Last June Columban missionary Fr Kevin O’Neill returned to the Chinese city of Wuhan where he lived 11 years ago. He writes about some of the changes of the intervening years and the special Columban connection with this part of China.
My last visit to China was five years ago and I last lived here 11 years ago.
Arriving back in Wuhan after 11 years, I knew life would be very different – so many changes would have taken place. One thing was for sure, I no longer had to explain to family and friends at home in Australia, before departing, where Wuhan was, as I had to do when I first came here in 2009.
Conversations with friends in Wuhan during the past weeks have naturally included how they and their families managed to get through the tough years of the pandemic.
When the Columbans came to Wuhan over 100 years ago they worked in the Diocese of Hanyang, one of several dioceses at that time, located across the city of Wuhan and the surrounding countryside. Today the diocese of Hanyang continues to be served by a small number of priests and sisters.
The oldest priest in the diocese, at the age of 51, is 10 years younger than me. He is also the administrator of the diocese. Over the past 11 years four new churches and a pastoral centre have been built in the diocese.
Small Catholic communities have now grown in size and the new pastoral centre, with accommodation for over 200 people, is a focal point for the formation of the laity who enthusiastically attend periodic weekend seminars.
Another new church and pastoral centre are well on the way to completion and there are dreams for more to come.
My recent visit to the country area of Hanyang diocese was in stark contrast to some visits in years gone by. This time was a very leisurely full-day event.
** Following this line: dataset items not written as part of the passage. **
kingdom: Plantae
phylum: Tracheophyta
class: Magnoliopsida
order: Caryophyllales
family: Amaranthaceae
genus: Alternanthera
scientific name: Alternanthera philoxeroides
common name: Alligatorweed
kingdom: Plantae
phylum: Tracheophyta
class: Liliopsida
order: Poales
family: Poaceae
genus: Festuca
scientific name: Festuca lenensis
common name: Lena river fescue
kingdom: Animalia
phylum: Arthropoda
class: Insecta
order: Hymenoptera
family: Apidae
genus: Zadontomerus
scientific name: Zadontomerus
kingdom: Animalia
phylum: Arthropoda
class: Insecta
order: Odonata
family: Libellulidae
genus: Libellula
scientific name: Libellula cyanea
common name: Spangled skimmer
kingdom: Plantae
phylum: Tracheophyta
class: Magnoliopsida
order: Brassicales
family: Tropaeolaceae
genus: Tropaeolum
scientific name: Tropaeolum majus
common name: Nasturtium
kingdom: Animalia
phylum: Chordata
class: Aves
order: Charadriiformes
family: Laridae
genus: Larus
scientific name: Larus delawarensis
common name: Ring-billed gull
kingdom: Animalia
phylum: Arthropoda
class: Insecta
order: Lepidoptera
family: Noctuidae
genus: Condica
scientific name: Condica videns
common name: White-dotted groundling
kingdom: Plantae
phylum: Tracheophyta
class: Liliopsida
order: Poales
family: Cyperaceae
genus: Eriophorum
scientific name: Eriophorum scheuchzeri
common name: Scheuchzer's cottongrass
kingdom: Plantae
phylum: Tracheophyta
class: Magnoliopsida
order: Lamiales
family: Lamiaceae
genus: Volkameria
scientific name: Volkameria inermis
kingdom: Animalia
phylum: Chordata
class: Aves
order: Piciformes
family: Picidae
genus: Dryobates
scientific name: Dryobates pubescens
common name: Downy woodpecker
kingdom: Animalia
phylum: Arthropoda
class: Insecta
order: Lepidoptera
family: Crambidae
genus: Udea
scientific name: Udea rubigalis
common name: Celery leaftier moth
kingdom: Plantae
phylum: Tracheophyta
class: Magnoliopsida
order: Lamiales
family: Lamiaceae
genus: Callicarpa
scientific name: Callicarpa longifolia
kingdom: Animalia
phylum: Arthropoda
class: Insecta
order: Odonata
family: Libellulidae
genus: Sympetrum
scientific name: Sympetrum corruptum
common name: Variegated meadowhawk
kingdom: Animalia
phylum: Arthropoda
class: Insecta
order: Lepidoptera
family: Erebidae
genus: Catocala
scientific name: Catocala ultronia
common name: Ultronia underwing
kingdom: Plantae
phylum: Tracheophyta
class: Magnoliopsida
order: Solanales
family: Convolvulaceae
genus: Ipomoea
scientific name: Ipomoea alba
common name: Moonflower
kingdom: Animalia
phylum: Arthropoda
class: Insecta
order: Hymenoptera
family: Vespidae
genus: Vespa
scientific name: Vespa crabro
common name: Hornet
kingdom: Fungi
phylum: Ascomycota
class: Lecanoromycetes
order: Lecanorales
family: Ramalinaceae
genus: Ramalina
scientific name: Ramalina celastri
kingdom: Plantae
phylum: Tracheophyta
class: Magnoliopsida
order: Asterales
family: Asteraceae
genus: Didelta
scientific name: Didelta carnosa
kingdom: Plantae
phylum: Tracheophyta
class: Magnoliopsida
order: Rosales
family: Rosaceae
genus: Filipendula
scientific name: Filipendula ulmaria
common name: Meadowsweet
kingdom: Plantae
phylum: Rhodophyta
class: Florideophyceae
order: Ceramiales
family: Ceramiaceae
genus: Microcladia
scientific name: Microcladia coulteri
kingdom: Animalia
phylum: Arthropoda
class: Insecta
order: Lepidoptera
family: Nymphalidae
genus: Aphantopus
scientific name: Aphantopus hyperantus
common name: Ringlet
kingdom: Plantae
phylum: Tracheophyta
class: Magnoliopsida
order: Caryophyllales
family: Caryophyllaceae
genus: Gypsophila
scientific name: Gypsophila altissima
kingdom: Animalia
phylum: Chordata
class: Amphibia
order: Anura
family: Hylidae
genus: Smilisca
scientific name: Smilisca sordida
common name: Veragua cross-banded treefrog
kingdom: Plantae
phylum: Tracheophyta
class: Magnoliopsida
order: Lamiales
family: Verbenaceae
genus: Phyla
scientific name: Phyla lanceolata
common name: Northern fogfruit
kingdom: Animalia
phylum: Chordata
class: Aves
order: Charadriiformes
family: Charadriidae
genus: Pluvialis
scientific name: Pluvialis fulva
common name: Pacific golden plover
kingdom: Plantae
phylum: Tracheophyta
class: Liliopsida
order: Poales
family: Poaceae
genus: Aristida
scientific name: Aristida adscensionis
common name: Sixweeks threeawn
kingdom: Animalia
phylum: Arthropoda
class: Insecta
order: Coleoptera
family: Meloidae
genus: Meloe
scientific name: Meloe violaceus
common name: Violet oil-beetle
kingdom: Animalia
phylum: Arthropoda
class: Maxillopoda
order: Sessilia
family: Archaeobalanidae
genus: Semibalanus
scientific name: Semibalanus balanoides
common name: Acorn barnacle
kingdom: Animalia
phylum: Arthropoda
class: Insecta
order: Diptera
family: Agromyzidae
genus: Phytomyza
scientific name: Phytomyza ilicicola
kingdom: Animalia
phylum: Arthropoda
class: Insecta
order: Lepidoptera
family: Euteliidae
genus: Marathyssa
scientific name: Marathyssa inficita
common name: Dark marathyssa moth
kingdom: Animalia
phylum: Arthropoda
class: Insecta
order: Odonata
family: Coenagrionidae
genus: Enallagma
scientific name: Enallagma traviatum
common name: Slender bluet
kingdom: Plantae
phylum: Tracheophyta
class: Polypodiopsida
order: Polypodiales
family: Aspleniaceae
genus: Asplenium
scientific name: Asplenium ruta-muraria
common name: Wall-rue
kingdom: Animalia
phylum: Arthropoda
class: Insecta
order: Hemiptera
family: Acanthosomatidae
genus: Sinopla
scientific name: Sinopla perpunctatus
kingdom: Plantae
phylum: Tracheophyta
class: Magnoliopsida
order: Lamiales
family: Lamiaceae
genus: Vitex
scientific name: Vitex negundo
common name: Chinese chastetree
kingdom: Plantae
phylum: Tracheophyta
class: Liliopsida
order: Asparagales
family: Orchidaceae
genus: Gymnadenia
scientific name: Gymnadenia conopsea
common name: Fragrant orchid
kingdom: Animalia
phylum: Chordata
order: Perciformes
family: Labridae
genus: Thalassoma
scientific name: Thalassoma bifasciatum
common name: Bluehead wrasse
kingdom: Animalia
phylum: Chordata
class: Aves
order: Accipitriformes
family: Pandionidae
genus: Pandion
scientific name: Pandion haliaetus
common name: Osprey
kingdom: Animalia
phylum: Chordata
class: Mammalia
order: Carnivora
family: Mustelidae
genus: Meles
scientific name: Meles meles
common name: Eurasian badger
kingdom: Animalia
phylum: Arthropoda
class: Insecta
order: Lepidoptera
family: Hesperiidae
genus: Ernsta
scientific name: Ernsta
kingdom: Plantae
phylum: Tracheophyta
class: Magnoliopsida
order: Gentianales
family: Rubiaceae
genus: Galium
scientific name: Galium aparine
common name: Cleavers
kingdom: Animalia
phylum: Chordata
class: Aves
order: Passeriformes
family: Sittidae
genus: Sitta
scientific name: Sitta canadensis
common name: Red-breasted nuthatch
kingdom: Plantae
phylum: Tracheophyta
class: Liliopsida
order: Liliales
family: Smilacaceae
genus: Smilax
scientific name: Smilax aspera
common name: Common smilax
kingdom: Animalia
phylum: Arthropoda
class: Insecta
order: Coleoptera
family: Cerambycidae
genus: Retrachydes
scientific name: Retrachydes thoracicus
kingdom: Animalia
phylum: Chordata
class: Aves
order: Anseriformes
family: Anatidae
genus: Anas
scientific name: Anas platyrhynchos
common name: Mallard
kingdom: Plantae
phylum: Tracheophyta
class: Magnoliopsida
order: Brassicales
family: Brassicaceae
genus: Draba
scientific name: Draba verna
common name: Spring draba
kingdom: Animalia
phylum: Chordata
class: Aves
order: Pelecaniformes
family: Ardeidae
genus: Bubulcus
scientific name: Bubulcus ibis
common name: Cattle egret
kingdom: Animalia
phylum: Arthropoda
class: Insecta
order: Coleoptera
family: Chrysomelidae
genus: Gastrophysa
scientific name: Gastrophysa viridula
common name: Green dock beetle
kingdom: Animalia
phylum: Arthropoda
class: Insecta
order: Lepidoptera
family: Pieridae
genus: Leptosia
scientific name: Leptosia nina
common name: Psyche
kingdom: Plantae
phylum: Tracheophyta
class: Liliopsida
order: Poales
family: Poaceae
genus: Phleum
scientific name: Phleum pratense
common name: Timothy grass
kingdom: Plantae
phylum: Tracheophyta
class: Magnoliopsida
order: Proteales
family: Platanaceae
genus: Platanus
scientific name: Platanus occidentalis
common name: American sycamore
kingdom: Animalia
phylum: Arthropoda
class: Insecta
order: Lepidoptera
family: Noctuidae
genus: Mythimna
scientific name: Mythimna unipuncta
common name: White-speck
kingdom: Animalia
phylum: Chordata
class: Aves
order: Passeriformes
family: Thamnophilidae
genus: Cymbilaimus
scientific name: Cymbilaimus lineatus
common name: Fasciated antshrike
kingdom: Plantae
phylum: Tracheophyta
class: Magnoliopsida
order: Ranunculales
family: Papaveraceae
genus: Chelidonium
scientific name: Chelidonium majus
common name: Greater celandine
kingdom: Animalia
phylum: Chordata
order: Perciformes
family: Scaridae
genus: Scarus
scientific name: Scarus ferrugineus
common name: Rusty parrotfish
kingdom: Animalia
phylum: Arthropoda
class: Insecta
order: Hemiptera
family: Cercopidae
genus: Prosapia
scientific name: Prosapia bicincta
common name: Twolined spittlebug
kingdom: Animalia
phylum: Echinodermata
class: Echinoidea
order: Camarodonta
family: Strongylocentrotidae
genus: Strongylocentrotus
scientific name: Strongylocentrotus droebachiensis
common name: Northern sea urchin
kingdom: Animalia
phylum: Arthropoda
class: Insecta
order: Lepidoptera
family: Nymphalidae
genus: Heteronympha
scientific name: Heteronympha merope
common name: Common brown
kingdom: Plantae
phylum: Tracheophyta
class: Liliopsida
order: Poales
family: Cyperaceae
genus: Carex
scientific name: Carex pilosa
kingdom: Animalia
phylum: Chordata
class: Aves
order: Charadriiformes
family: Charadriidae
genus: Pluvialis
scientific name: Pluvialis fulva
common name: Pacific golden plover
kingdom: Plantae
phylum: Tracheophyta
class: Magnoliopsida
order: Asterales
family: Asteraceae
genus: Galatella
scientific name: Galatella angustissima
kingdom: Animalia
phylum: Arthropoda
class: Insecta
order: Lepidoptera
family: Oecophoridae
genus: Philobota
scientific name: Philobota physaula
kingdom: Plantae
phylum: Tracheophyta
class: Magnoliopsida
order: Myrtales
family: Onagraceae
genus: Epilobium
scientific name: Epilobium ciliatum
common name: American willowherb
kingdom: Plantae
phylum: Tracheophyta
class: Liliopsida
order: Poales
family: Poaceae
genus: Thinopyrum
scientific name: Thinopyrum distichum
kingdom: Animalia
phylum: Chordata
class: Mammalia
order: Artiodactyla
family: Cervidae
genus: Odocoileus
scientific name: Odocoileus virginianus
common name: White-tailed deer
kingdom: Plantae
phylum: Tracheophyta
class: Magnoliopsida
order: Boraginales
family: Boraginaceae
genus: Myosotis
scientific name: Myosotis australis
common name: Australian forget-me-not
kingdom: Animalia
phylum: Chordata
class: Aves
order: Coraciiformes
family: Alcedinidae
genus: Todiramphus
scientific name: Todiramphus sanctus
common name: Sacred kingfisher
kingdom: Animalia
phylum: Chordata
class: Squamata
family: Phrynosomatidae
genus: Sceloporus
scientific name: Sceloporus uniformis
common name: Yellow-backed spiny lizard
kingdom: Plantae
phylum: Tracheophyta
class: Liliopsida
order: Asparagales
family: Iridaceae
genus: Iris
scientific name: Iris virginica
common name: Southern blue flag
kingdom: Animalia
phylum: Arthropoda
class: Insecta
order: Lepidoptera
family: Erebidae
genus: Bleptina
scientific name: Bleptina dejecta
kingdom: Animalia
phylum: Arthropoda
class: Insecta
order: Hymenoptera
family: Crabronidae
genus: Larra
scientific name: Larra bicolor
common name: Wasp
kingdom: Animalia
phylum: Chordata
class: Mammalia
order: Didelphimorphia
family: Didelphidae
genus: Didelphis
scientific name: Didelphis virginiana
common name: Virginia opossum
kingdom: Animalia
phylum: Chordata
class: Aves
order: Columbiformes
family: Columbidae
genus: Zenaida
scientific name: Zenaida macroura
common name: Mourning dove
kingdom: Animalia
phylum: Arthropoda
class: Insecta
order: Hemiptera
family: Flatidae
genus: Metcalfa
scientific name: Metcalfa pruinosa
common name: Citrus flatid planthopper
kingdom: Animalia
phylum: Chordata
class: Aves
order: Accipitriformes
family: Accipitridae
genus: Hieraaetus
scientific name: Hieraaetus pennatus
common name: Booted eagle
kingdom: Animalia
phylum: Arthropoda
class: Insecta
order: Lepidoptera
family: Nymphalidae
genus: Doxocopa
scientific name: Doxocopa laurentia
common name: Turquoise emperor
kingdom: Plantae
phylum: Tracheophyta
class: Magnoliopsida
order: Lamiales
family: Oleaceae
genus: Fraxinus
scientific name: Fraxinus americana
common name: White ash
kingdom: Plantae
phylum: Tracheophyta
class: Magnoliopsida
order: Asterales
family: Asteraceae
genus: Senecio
Together with Columban Fr Dan Troy and Ruairi Sommers, a former AITECE teacher visiting Wuhan with his wife Mary from Ireland.
We were the hosts once again of the diocesan administrator. He proudly took us to visit the new pastoral centre and two of the newly built churches as well as a newly purchased apartment – come chapel – in a growing city where the hope is for another new church to be built so that there too the Catholic community might grow.
We also visited the burial place of Columban missionary Fr Charles Cullen who in the summer of 1923 became the first Columban to die in China. He had been here for less than two years when a combination of illness and summer heat took a severe toll on his life.
Ten years ago at the request of Fr Cullen’s family a renewed effort was made to find the place of his burial.
It was discovered that the village, originally known as Ko Cha Dzae, had later become known as Bai Guo Shu. This led to a visit to the village about 200 km northwest of Wuhan, a place where the older people remembered the church’s location and a grave until their removal in the 1950s.
An elderly man even referred to hearing about the large ropes that were used during the burial ceremony, a fact supported by a Far East magazine photo from the time.
In 2013 a plaque to commemorate the 90th anniversary of Charles Cullen’s death was erected and blessed by Fr Joseph Li, Administrator of Hanyang Diocese. Those who attended the blessing met 97-year-old Guo Dong Zhi. She was just seven years of age when Charles Cullen died. She remembered him, and she remembered his funeral.
A visit to the burial place of Charles Cullen seemed to be an appropriate way to prepare for the centenary of his death. The original compound of the church is still as it was ten years ago. It is about 70 years since the church and grave disappeared.
A disused school building is now where older people gather to play mahjong. When we spoke with them, they said they knew that a church had existed there and that a priest had also been buried there long ago. We also met Mr Zhang, the owner of the property.
Fr Kevin O’Neill is from Australia. Ordained in 1992, he was formerly Superior General of the Missionary Society of St Columban.